_Entries_

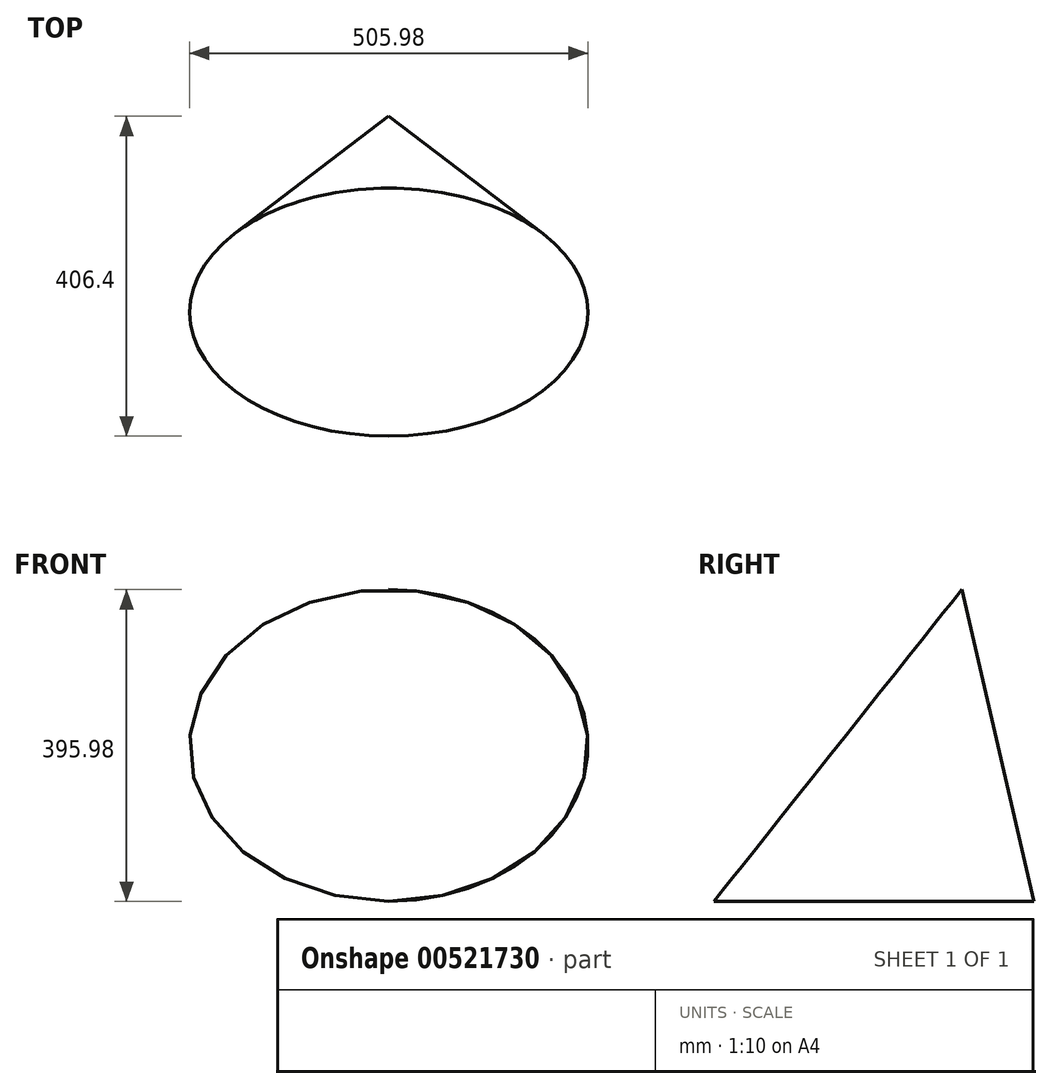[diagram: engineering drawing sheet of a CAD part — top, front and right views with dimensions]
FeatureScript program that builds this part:
annotation { "Feature Type Name" : "Feature", "Feature Type Description" : "" }
export const myFeature = defineFeature(function(context is Context, id is Id, definition is map)
    precondition{}
    {
        {
            var Q0;
            Q0=qCreatedBy(makeId("Right.planeOp"),FACE);
            var sketch = newSketch(context, id + "F0", { "sketchPlane" : qUnion([Q0])});
            skLineSegment(sketch, "E0", {"start": v(0, 0) * mm, "end": v(-406.4, 0) * mm});
            skLineSegment(sketch, "E1", {"start": v(0, 0) * mm, "end": v(-248.91, 198) * mm});
            skLineSegment(sketch, "E2", {"start": v(-248.91, 198) * mm, "end": v(-406.4, 0) * mm});
            skSolve(sketch);
        }
        {
            var Q0;
            Q0 = qSketchRegion(id + "F0", true);
            var Q1;
            Q1=sQuery(id+"F0.wireOp",EDGE,"E1");
            revolve(context, id + "F1", {"entities" : qUnion([Q0]), "axis" : qUnion([Q1]), "revolveType" : RevolveType.FULL});
        }
        {
            var Q0;
            Q0=makeQuery(id+"F1.opRevolve","SWEPT_FACE",FACE,{"disambiguationData":[OSD([sQuery(id+"F0.wireOp",EDGE,"E2")])]});
            var sketch = newSketch(context, id + "F2", { "sketchPlane" : qUnion([Q0])});
            skLineSegment(sketch, "E3", {"start": v(-207.1, -145.3) * mm, "end": v(207.1, -145.3) * mm});
            skSolve(sketch);
        }
        {
            var Q0;
            Q0=qCreatedBy(makeId("Top.planeOp"),FACE);
            var sketch = newSketch(context, id + "F3", { "sketchPlane" : qUnion([Q0])});
            skLineSegment(sketch, "E4", {"start": v(-207.15, -339.4) * mm, "end": v(222.17, -339.4) * mm});
            skSolve(sketch);
        }
        {
            var Q0;
            Q0=sQuery(id+"F2.wireOp",VERTEX,"E3.end");
            var Q1;
            Q1=sQuery(id+"F3.wireOp",VERTEX,"E4.end");
            var Q2;
            Q2=sQuery(id+"F3.wireOp",VERTEX,"E4.start");
            cPlane(context, id + "F4", {"entities" : qUnion([Q0, Q1, Q2]), "cplaneType" : CPlaneType.THREE_POINT, "offset" : 25.4 * mm, "width" : 152.4 * mm, "height" : 152.4 * mm});
        }
    });
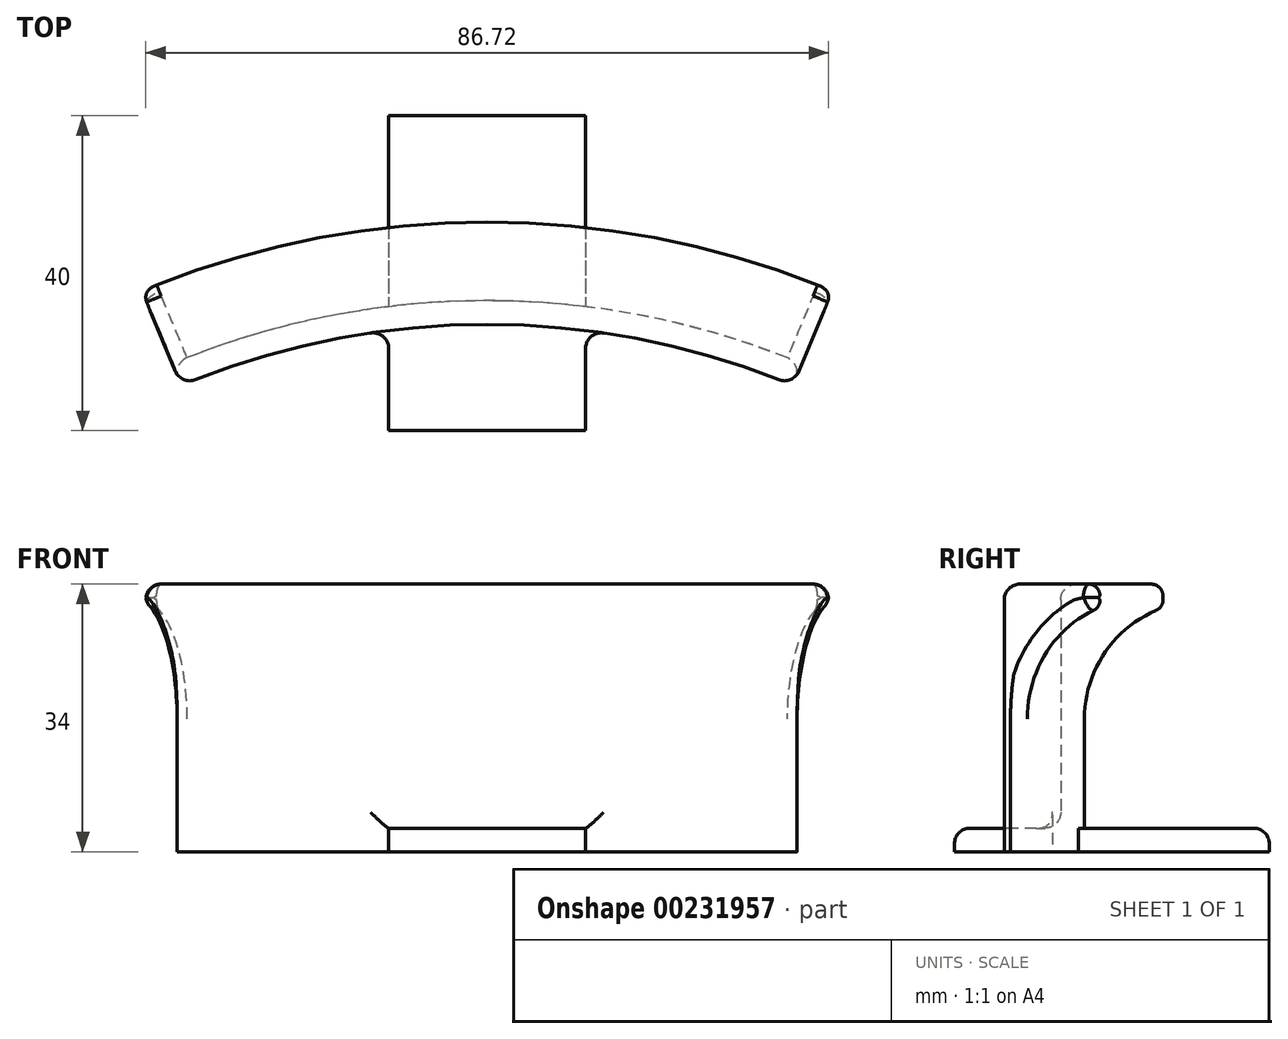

_Exercise goal_
Reproduce every row above word for word, leaving out the pictures.

_Response below_
[diagram: engineering drawing sheet of a CAD part — top, front and right views with dimensions]
FeatureScript program that builds this part:
annotation { "Feature Type Name" : "Feature", "Feature Type Description" : "" }
export const myFeature = defineFeature(function(context is Context, id is Id, definition is map)
    precondition{}
    {
        {
            var Q0;
            Q0=qCreatedBy(makeId("Right.planeOp"),FACE);
            var sketch = newSketch(context, id + "F0", { "sketchPlane" : qUnion([Q0])});
            skLineSegment(sketch, "E0", {"start": v(0, 0) * mm, "end": v(-406.4, 0) * mm});
            skLineSegment(sketch, "E1", {"start": v(0, 0) * mm, "end": v(-248.91, 198) * mm});
            skLineSegment(sketch, "E2", {"start": v(-248.91, 198) * mm, "end": v(-406.4, 0) * mm});
            skSolve(sketch);
        }
        {
            var Q0;
            Q0 = qSketchRegion(id + "F0", true);
            var Q1;
            Q1=sQuery(id+"F0.wireOp",EDGE,"E1");
            revolve(context, id + "F1", {"entities" : qUnion([Q0]), "axis" : qUnion([Q1]), "revolveType" : RevolveType.FULL});
        }
        {
            var Q0;
            Q0=makeQuery(id+"F1.opRevolve","SWEPT_FACE",FACE,{"disambiguationData":[OSD([sQuery(id+"F0.wireOp",EDGE,"E2")])]});
            var sketch = newSketch(context, id + "F2", { "sketchPlane" : qUnion([Q0])});
            skLineSegment(sketch, "E3", {"start": v(-207.1, -145.3) * mm, "end": v(207.1, -145.3) * mm});
            skSolve(sketch);
        }
        {
            var Q0;
            Q0=qCreatedBy(makeId("Top.planeOp"),FACE);
            var sketch = newSketch(context, id + "F3", { "sketchPlane" : qUnion([Q0])});
            skLineSegment(sketch, "E4", {"start": v(-207.15, -339.4) * mm, "end": v(222.17, -339.4) * mm});
            skSolve(sketch);
        }
        {
            var Q0;
            Q0=sQuery(id+"F2.wireOp",VERTEX,"E3.end");
            var Q1;
            Q1=sQuery(id+"F3.wireOp",VERTEX,"E4.end");
            var Q2;
            Q2=sQuery(id+"F3.wireOp",VERTEX,"E4.start");
            cPlane(context, id + "F4", {"entities" : qUnion([Q0, Q1, Q2]), "cplaneType" : CPlaneType.THREE_POINT, "offset" : 25.4 * mm, "width" : 152.4 * mm, "height" : 152.4 * mm});
        }
    });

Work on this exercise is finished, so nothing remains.